(WORK REQUIRED): Collect from the data below each line with "闺女经常跟他们一起玩耍".

(DATA):
:::::

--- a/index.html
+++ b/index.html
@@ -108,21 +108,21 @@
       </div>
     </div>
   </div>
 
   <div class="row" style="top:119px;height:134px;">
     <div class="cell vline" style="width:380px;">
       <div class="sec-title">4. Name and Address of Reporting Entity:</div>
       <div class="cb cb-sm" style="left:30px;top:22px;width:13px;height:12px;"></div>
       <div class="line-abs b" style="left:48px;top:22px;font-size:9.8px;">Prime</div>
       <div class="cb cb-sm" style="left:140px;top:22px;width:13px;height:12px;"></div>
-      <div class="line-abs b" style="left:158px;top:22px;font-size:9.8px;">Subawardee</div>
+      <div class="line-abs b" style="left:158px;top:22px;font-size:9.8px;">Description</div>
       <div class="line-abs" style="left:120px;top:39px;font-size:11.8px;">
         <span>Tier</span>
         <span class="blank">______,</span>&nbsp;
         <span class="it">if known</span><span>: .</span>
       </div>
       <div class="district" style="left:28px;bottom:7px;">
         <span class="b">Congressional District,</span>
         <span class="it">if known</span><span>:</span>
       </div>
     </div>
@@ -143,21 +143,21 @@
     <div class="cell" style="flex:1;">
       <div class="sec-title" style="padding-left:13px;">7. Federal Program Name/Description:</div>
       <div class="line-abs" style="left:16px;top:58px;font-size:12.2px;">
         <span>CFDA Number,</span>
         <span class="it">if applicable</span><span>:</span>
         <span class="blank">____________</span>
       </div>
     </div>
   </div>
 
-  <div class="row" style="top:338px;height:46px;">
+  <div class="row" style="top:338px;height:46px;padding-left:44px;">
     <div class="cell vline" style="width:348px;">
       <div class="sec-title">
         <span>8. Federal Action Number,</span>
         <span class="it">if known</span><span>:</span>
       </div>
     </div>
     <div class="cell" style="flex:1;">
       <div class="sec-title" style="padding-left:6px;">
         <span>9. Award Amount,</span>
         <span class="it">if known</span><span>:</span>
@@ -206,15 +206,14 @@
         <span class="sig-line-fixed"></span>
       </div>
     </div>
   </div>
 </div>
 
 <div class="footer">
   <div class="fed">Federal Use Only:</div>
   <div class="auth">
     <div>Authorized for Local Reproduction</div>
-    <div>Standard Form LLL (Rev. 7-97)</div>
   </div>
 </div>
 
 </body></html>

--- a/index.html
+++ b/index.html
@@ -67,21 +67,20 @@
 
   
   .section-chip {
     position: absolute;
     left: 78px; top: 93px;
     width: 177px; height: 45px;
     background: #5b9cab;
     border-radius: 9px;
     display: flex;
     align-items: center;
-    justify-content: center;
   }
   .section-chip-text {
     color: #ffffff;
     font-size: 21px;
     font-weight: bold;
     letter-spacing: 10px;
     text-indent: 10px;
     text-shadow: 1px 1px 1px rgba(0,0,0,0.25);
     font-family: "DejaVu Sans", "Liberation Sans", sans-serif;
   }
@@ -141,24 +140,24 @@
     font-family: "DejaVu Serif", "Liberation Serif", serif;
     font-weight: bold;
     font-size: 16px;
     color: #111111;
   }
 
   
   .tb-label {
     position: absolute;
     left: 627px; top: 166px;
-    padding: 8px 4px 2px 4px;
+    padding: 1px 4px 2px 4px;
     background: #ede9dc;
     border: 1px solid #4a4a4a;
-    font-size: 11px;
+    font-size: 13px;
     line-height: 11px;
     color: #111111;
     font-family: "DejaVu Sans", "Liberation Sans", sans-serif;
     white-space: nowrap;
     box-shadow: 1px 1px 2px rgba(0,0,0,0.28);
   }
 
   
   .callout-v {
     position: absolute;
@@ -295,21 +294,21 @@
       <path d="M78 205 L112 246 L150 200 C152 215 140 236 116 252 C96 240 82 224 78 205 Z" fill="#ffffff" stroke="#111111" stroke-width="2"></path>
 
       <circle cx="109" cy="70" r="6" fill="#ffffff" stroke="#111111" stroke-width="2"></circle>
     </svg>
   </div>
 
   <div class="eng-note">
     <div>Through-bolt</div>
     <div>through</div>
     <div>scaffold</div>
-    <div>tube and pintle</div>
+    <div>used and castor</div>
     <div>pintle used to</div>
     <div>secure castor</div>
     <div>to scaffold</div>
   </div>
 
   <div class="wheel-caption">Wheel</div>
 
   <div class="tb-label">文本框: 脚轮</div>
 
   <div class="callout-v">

:::::

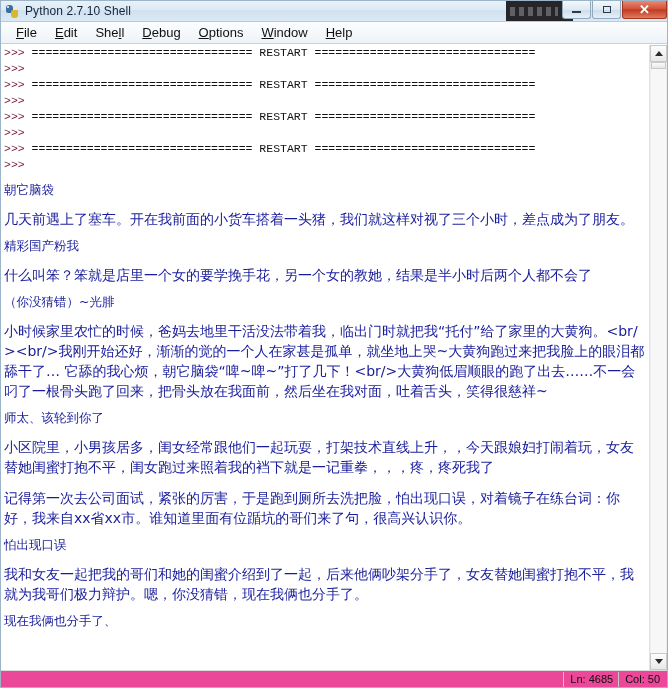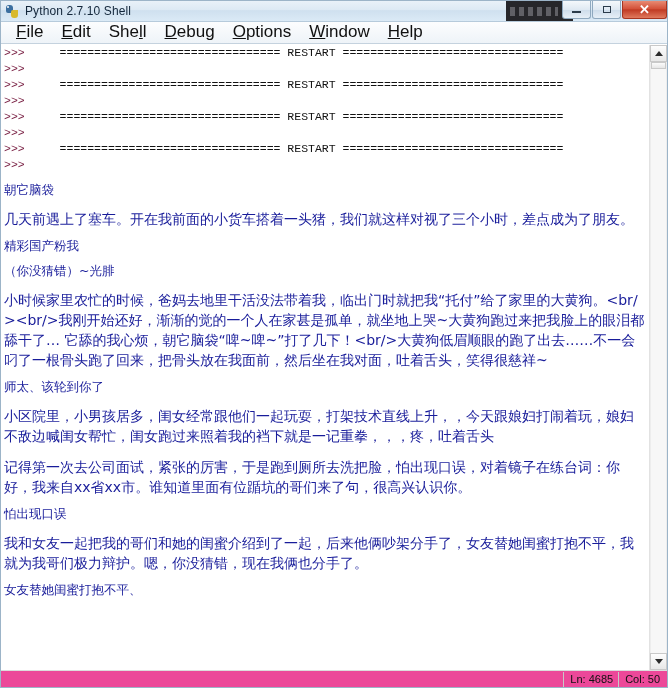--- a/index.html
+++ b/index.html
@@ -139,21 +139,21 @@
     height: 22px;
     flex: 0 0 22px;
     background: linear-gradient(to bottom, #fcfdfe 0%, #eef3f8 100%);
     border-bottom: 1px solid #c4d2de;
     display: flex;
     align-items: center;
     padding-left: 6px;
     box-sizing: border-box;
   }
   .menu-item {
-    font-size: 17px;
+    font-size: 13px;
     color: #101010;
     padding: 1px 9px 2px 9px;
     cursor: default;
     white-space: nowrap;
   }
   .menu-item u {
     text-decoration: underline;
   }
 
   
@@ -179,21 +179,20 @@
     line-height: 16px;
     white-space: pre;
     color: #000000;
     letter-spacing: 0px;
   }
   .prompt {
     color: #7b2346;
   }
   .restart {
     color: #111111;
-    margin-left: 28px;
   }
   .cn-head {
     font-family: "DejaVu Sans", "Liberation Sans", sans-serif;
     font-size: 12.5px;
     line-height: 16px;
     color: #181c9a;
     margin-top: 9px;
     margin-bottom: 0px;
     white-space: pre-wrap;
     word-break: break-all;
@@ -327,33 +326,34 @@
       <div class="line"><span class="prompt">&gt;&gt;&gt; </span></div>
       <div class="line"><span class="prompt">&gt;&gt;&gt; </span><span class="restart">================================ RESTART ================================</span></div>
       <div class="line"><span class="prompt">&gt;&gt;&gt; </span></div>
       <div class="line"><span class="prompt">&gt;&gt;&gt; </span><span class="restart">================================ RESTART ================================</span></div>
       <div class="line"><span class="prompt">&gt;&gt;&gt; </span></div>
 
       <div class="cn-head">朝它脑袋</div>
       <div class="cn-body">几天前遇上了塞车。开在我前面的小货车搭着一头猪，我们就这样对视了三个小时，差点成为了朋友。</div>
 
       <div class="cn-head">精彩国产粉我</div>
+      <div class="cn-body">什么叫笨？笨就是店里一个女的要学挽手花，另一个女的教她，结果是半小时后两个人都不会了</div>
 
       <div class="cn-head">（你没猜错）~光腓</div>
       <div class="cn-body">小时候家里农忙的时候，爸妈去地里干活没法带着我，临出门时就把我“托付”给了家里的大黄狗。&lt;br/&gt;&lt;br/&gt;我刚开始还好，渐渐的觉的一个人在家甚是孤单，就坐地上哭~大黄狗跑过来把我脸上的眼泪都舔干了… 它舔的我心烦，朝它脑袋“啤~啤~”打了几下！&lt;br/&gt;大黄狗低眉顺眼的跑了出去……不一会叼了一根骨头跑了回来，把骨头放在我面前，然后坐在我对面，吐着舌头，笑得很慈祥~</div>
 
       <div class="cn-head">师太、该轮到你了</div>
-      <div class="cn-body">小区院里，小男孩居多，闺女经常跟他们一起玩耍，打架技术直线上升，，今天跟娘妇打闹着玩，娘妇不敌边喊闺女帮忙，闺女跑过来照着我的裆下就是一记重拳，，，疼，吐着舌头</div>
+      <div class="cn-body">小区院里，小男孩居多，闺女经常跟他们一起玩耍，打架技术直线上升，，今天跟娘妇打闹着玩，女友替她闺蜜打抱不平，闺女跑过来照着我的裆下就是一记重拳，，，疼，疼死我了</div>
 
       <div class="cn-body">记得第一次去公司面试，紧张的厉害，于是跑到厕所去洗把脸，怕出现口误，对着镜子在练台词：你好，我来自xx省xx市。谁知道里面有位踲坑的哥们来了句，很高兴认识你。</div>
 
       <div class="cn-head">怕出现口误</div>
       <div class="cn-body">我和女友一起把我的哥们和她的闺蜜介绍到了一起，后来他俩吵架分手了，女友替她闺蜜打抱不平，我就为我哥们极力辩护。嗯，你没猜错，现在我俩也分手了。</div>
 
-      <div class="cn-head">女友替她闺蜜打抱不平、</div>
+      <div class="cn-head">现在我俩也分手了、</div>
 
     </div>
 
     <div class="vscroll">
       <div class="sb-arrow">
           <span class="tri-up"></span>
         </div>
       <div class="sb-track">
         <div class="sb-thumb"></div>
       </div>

:::::

(WRITTEN SOLUTION):
-      <div class="cn-body">小区院里，小男孩居多，闺女经常跟他们一起玩耍，打架技术直线上升，，今天跟娘妇打闹着玩，娘妇不敌边喊闺女帮忙，闺女跑过来照着我的裆下就是一记重拳，，，疼，吐着舌头</div>
+      <div class="cn-body">小区院里，小男孩居多，闺女经常跟他们一起玩耍，打架技术直线上升，，今天跟娘妇打闹着玩，女友替她闺蜜打抱不平，闺女跑过来照着我的裆下就是一记重拳，，，疼，疼死我了</div>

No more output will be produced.